4.2. Ameloblastic Fibroma (AF)

4.2.1. Clinical and radiographic features

Most cases of AF present as a painless swelling or are discovered due to disturbances of tooth eruption. Radiographically, the tumor presents as a well-demarcated radiolucency, often in connection with a malpositioned tooth (Fig.25).[30]

Figure 25.

AF presenting as well demarcated osteolysis with sclerotic rim.

4.2.1. Histopathology

The epithelial component of AF consists of branching and anastomosing epithelial strands that form knots of varying size. These have a peripheral rim of columnar cells similar to the inner enamel epithelium that embraces a loosely arranged spindle-shaped epithelium identical to stellate reticulum.The epithelial component resembles ameloblastoma. The stromal component however differs in that it is an immature cell-rich myxoid tissue with an embryonic appearance. Some AFs may contain granular cells (Fig.26). [30]

Figure 26.

Ameloblastic fibroma with strands and islands of odontogenic epithelium showing peripheral palisading, embedded in a cell-rich ectomesenchyme resembling the dental papilla.

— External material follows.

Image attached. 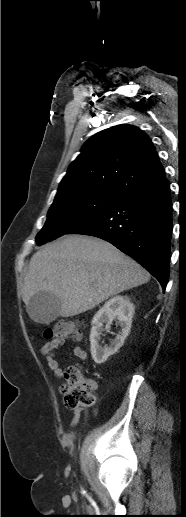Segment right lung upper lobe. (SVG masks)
Returning a JSON list of instances; mask_svg holds the SVG:
<instances>
[{"instance_id":"cb5924a9","label":"right lung upper lobe","mask_w":186,"mask_h":517,"mask_svg":"<svg viewBox=\"0 0 186 517\" xmlns=\"http://www.w3.org/2000/svg\"><path fill=\"white\" fill-rule=\"evenodd\" d=\"M164 177L151 139L137 127L118 125L95 134L84 144L55 198L76 194L121 197Z\"/></svg>"}]
</instances>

4.2.2. Treatment and prognosis

Treatment consists of enucleation and curettage. Recurrence may occur but this does not justify initial aggressive treatment.[30] Rarely, AF may progress to malignancy (ameloblastic fibrosarcoma).

4.3. Cementoblastoma

Cementoblastoma is a rare benign neoplasm which forms cementum-like material attached to the tooth root.

4.3.1. Clinical features

Cementoblastomas are rare, accounting for only about 4% of cementum-containing lesions. There is no significant gender predilection and lesions are discovered in the 2nd-3rd decades. Lesions present with varied levels of pain and a swelling of the buccal or lingual aspect of the alveolar ridge as a result of bone expansion. The involved tooth usually remains vital. There is a predilection for the mandibular, particularly the mandibular permanent first molar.[5,8]

4.3.2. Radiologic features

The tumor is well-defined, radiopaque or mixed density, round mass, intimately associated with the tooth root. Additionally, a thin radiolucent rim surrounds the tumor, representing the periodontal ligament. Root resorption is common. Irregular soft tissue may surround the lesion (Fig. 27). [5,8]

Figure 27.

Radiograph of a radiodense calcified mass attached to the root of the mandibular first molar is characteristic for a cementoblastoma.

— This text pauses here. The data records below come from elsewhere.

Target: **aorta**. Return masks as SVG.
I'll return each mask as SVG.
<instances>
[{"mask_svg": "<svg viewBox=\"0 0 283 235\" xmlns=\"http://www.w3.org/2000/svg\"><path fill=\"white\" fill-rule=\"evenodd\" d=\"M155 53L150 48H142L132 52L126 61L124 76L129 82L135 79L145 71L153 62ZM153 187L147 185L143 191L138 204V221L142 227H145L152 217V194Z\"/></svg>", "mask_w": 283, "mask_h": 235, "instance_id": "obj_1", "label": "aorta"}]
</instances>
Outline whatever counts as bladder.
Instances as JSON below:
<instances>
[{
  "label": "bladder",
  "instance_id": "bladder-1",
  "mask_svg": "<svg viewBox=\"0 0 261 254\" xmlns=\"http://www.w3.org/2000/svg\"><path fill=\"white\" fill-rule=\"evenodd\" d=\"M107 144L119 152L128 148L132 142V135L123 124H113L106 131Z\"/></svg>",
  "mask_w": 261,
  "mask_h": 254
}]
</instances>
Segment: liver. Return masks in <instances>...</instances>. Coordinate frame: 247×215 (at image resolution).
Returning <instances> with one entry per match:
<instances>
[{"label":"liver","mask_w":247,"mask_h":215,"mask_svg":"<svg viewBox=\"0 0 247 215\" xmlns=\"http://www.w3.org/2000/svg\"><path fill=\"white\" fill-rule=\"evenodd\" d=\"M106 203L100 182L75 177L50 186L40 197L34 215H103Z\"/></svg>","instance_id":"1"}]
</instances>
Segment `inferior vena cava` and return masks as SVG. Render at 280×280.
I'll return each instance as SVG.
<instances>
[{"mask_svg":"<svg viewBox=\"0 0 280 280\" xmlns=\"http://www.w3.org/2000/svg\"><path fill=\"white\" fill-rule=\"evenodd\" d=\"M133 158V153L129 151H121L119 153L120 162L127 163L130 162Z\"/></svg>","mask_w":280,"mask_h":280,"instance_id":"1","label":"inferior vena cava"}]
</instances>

4.3.3. Histopathologic features

Cementoblastoma is composed of a dense mass of cementum in a loose fibrovascular stroma. Lesions usually show prominent cementoblastic rimming and may demonstrate a characteristic basophilic appearance and reversal lines of the cementum. Multinucleated osteoclastic giant cells are usually present. The periphery may have radiating columns of unmineralized tissue (Fig. 28). [5,8]

Figure 28.

Cementoblastoma. Mineralized tissue containing numerous plump cementoblasts.

4.3.4. Treatment and prognosis

Treatment requires removal of the mass and associated tooth, usually a surgical extraction. Recurrences do not occur, unless the lesion is incompletely removed.[1,8]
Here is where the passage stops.